Błędną jest informacja mówiąca o współpracy tych firm nad budową kosmicznej taksówki, którą powtarzały niektóre media. Każda z nich otrzymała rządowy kontrakt, i każda będzie go realizowała samodzielnie. Ich rywalizacja ma pomóc w przyspieszeniu prac i wyborze później lepszego projektu.
Boeing planuje pierwszy lot swego statku w 2017 r. Jak będzie wyglądał wiemy już od co najmniej 3 lat, gdy opublikowane zostały jego zdjęcia i dane techniczne. Pojazd ten nigdy nie został jednak przetestowany w czasie rzeczywistego lotu.
Kontrakt wartości 4.2 miliarda dolarów pozwala firmie Boeing na sprzedaż miejsc osobom cywilnym. Pośrednikiem byłaby ta sama firma, która obecnie korzysta z usług rosyjskich statków Soyuz.
Teraz, kiedy część kontraktu przypadła tej firmie, prace ruszą pełną parą. Kontrakt przewiduje, że to Boeing odpowiedzialny będzie za ewentualne przekroczenie budżetu i opóźnienia programu. Firma ma nadzieję, a właściwie jest o tym przekonana, że uczestniczenie w kosmicznym przedsięwzięciu nie obniży uzyskiwanych obecnie dochodów i nie wpłynie na wartość akcji.
Jednak Boeing musi się liczyć z konkurencją. Space Exploration Technologies, czyli korporacja SpaceX, również otrzymała część kontraktu NASA. Obiecuje ona wyprodukować wahadłowiec o 40 procent taniej. Elon Musk, właściciel SpaceX zapewnia, że jest w stanie wykonać zlecenie za 2.6 mld.
SpaceX już oferuje loty kosmiczne, nie wiadomo jednak, czy będzie zabierała turystów podczas wypełniania misji NASA, tak jak planuje to Boeing.
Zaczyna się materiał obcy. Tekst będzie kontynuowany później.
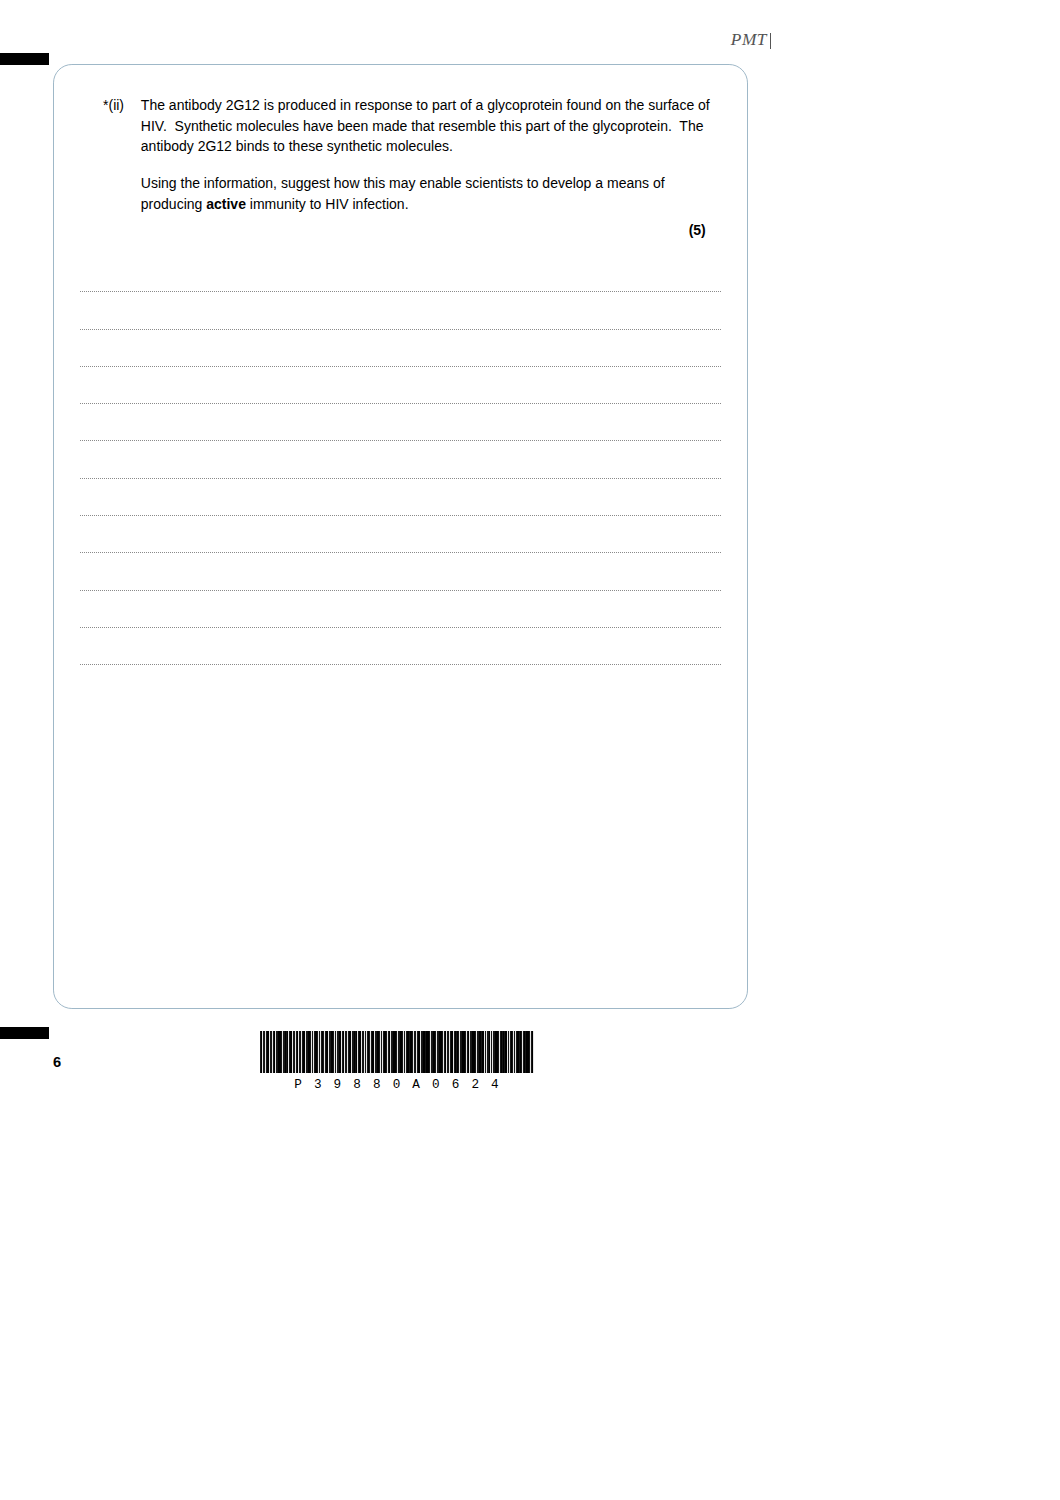PMT
*(ii)
The antibody 2G12 is produced in response to part of a glycoprotein found on the surface of HIV. Synthetic molecules have been made that resemble this part of the glycoprotein. The antibody 2G12 binds to these synthetic molecules.
Using the information, suggest how this may enable scientists to develop a means of producing active immunity to HIV infection.
(5)
6
P39880A0624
Kontrakty podpisane we wtorek z obydwiema firmami przewidują zaprojektowanie, wybudowanie i testowanie statków nowej generacji. Następnie wykonać one będą musiały co najmniej sześć lotów na stację kosmiczną z astronautami na pokładzie, średnio dwie misje rocznie.
Różnica w cenie pomiędzy obydwiema korporacjami wynika z różnic w budowie rakiet wznoszących. Znana już z udanych lotów kapsuła SpaceX Dragon korzystała z firmowej rakiety Falcon9, która kosztuje ok. 61 milionów w przypadku wyniesienia na orbitę satelity.
Boeing planuje wykorzystanie w tym celu rakiet Atlas5, które powstają we współpracy z Lockheed Martin i wyposażone są w rosyjskie silniki RD – 180. Każdy z nich kosztuje ok. 150 milionów.
Obydwie firmy są w stanie zrealizować zamówienie NASA. Żadna nie chce eksperymentować, ale raczej korzystać ze sprawdzonych technologii.
Amazon inwestuje w kosmosie
Firmy Boeing i Lockheed poinformowały, że ich spółka zainwestuje sporo pieniędzy w projekt budowy silnika do napędu rakiet kosmicznych rozpoczęty przez znaną firmę wysyłkową – Amazon. Zajmuje się tym właściciel Jeff Bezoz i stworzona przez niego spółka o nazwie Blue Origin. Celem tej operacji jest uniezależnienie się od dostaw rosyjskich elementów rakiet kosmicznych. Jest to jednak niezależny projekt nie mający wielkiego wpływu na planowaną budowę kosmicznych taksówek dla NASA.
W tym samym czasie SpaceX stara się pozyskać rządowe kontrakty na wynoszenie w przestrzeń kosmiczną wojskowych satelit, co na razie wykonuje spółka należąca do Boeing i Lockheed. Do sądu wpłynął nawet pozew w tej sprawie, którego głównym argumentem jest właśnie fakt wykorzystywania przez SpaceX amerykańskich silników, a nie rosyjskich, co robi konkurencja.
Najbliższe lata zapowiadają się ciekawie. na razie ceny biletów na loty w kosmos są poza zasięgiem przeciętnego mieszkańca globu. Jednak przy tak dynamicznym rozwoju tej nowej dziedziny usług... kto wie, może za kolejne kilkanaście lat cena będzie bardziej przystępna.